Job:
Return exactly the lines below, starting with the one that has "12 Aprile 2025" and going on through the one that has "Nesta segunda-feira (26), o prefeito Angelo".

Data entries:
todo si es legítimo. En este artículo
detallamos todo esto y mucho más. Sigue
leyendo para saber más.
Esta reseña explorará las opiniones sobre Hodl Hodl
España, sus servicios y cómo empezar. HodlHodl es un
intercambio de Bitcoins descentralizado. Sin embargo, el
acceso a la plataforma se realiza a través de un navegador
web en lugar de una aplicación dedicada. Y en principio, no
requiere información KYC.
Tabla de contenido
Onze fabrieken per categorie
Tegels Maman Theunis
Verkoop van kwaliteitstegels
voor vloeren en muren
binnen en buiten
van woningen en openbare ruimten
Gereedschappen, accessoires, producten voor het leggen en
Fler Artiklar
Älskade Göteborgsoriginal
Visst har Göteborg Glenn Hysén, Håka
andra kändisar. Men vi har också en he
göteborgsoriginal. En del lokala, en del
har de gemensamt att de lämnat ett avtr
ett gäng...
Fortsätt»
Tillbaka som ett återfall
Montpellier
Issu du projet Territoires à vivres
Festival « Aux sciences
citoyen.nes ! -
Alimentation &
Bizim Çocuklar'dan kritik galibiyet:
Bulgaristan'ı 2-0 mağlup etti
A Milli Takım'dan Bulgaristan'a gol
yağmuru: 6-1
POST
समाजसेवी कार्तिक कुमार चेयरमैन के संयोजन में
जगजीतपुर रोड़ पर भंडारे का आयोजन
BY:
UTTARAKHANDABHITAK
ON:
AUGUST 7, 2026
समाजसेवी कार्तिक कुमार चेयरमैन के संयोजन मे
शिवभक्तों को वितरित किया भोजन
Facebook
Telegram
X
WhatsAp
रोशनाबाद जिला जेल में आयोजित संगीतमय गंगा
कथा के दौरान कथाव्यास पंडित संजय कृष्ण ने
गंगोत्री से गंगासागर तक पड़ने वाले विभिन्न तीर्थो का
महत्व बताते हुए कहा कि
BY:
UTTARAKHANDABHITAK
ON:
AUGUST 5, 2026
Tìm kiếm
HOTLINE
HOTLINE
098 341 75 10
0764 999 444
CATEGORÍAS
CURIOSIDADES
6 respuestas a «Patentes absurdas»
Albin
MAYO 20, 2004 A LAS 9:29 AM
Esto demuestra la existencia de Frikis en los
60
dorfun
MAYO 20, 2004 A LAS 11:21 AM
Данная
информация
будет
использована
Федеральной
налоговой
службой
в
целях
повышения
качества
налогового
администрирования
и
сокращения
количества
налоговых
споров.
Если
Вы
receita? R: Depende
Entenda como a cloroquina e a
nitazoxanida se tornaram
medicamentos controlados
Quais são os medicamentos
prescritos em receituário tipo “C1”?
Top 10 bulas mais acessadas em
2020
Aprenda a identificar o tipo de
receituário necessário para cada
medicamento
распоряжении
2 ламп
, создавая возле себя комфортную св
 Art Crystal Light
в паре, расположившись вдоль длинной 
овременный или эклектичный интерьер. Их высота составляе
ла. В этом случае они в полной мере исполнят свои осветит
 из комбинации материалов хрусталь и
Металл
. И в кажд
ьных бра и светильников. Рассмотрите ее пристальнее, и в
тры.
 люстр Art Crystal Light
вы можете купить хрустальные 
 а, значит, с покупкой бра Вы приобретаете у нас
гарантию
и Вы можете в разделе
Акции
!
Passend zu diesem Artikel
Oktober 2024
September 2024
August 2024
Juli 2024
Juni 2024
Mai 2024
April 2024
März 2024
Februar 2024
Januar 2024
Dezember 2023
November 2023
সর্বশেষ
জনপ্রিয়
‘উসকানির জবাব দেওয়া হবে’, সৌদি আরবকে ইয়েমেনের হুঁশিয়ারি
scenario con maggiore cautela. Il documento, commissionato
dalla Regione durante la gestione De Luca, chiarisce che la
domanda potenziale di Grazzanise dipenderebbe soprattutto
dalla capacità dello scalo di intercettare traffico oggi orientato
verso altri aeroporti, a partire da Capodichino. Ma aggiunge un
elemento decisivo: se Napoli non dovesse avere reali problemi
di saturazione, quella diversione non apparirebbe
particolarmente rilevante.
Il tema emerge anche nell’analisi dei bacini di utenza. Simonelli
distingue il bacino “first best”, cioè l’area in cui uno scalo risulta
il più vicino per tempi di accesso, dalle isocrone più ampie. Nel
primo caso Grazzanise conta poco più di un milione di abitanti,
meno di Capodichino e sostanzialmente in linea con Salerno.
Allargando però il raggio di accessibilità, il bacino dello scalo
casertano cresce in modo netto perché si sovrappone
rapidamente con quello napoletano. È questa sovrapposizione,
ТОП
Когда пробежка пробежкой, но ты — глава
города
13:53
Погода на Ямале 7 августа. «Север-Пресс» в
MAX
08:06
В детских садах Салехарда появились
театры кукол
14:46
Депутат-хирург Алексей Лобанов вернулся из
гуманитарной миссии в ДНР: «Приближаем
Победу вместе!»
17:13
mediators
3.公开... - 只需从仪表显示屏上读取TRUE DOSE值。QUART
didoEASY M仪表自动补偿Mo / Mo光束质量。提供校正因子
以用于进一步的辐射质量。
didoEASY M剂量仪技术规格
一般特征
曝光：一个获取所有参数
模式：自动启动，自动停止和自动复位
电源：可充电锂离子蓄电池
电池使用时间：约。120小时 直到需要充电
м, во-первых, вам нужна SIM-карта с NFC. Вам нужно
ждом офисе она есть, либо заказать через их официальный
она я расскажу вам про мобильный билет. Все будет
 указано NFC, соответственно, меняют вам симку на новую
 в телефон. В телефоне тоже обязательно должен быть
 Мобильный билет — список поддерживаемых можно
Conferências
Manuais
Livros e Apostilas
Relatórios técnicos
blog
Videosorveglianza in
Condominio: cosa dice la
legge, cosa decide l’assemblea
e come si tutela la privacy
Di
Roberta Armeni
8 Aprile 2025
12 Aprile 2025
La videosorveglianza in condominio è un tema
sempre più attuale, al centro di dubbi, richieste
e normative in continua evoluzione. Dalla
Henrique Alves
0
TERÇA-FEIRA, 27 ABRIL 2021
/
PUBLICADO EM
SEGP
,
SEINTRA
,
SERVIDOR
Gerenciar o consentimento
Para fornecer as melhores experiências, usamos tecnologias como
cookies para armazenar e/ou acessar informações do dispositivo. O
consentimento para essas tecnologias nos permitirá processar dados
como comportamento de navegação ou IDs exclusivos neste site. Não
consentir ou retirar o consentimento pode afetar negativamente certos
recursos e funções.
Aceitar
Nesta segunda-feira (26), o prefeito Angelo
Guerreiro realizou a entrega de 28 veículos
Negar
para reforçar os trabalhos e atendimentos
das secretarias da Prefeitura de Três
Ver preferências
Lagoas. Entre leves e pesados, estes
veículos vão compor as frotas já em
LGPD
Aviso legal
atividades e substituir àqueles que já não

Your response:
12 Aprile 2025
La videosorveglianza in condominio è un tema
sempre più attuale, al centro di dubbi, richieste
e normative in continua evoluzione. Dalla
Henrique Alves
0
TERÇA-FEIRA, 27 ABRIL 2021
/
PUBLICADO EM
SEGP
,
SEINTRA
,
SERVIDOR
Gerenciar o consentimento
Para fornecer as melhores experiências, usamos tecnologias como
cookies para armazenar e/ou acessar informações do dispositivo. O
consentimento para essas tecnologias nos permitirá processar dados
como comportamento de navegação ou IDs exclusivos neste site. Não
consentir ou retirar o consentimento pode afetar negativamente certos
recursos e funções.
Aceitar
Nesta segunda-feira (26), o prefeito Angelo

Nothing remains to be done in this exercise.